Kei Ju Farm, known in the community for its work rehabilitating wild animals, was a refuge to goats, chickens, alpacas, donkeys, horses and other wild animals.
The agency got another complaint earlier this year and on Thursday, wildlife officials returned to the farm. They seized and killed six of the animals, the Petoskey News reported. Because the animals could not be released, they had to be killed. The animals included a small deer that was taken in, in the fall at around two weeks old; Sassy, a half-blind raccoon with Down syndrome; and Po, a one-legged crow a child had brought in.
“That’s why the DNR is in place, we have places for these animals. We just can’t rehab every animal that we get a call on. I understand that Julie took in everything. But what happens is, she has to call us and say she has it,” Gorno said. “We just don’t want everybody to do it and not be inspected because then you’re going to have facilities that aren’t good for these animals.”

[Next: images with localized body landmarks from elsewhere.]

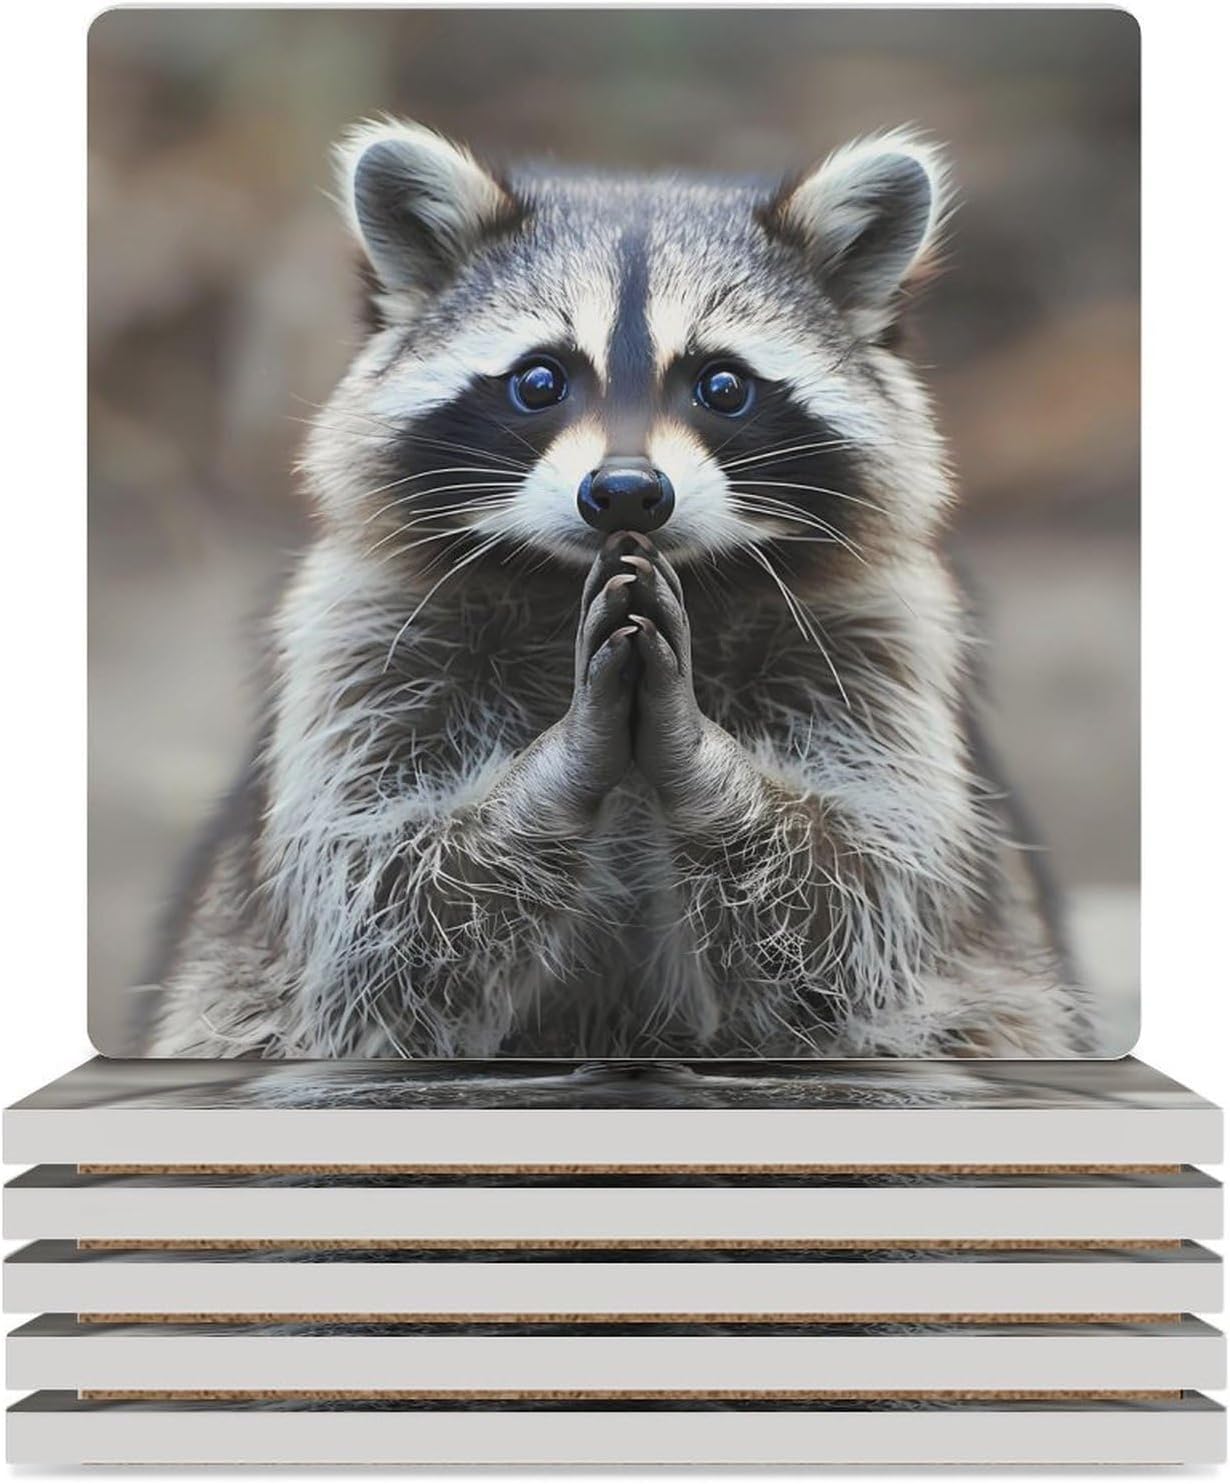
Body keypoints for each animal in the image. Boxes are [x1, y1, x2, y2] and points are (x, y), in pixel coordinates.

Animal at [142, 119, 1087, 1059]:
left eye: (721, 385)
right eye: (540, 380)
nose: (627, 492)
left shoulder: (874, 642)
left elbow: (862, 905)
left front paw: (700, 759)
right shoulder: (366, 632)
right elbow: (372, 905)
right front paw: (558, 766)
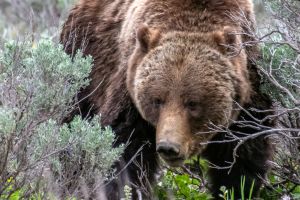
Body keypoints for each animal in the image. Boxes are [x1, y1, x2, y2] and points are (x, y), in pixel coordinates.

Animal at [61, 0, 274, 198]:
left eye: (192, 103)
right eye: (157, 100)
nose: (168, 147)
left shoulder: (247, 99)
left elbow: (241, 159)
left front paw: (237, 189)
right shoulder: (129, 92)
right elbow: (123, 152)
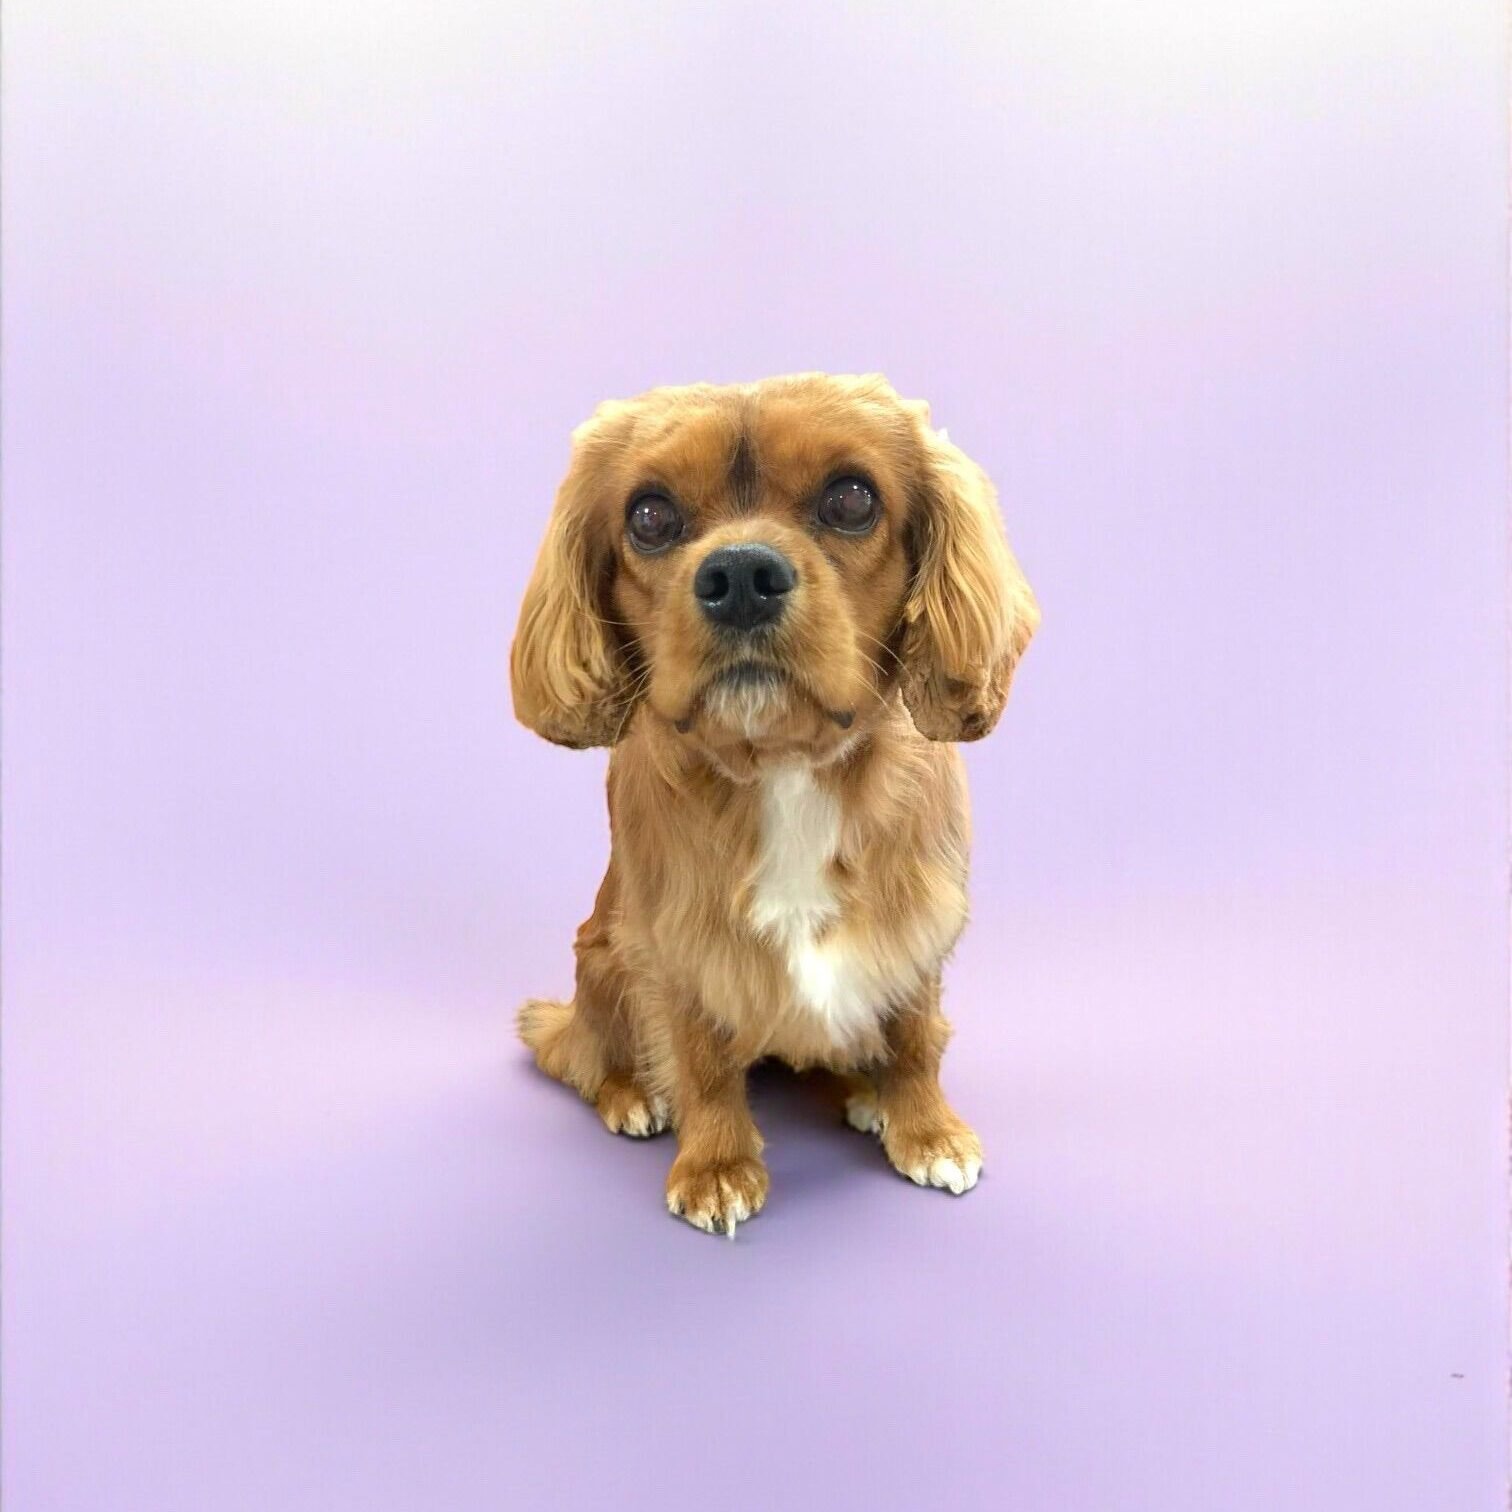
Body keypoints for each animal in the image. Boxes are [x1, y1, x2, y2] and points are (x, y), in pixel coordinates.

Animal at [511, 372, 1038, 1234]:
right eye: (649, 516)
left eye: (852, 498)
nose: (740, 577)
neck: (785, 766)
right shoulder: (678, 947)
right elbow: (702, 1061)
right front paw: (718, 1167)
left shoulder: (915, 926)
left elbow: (917, 1036)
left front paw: (926, 1130)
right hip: (600, 960)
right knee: (583, 1053)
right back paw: (632, 1096)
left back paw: (864, 1092)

Hall was arrested and charged with holding animals in captivity without a permit, a misdemeanor, the Petoskey News reported.
“We put out press releases every spring saying, do not pick up wildlife, do not keep wildlife, do not take wildlife out of the wild,” Gorno said. “It’s illegal and it’s not good for wildlife. Most of the time it’s almost a death sentence for these animals, because a lot of them can’t be re-released after they are raised or taken by humans.”
Hall said she was on a waiting list for the permit. She is unsure what will happen now.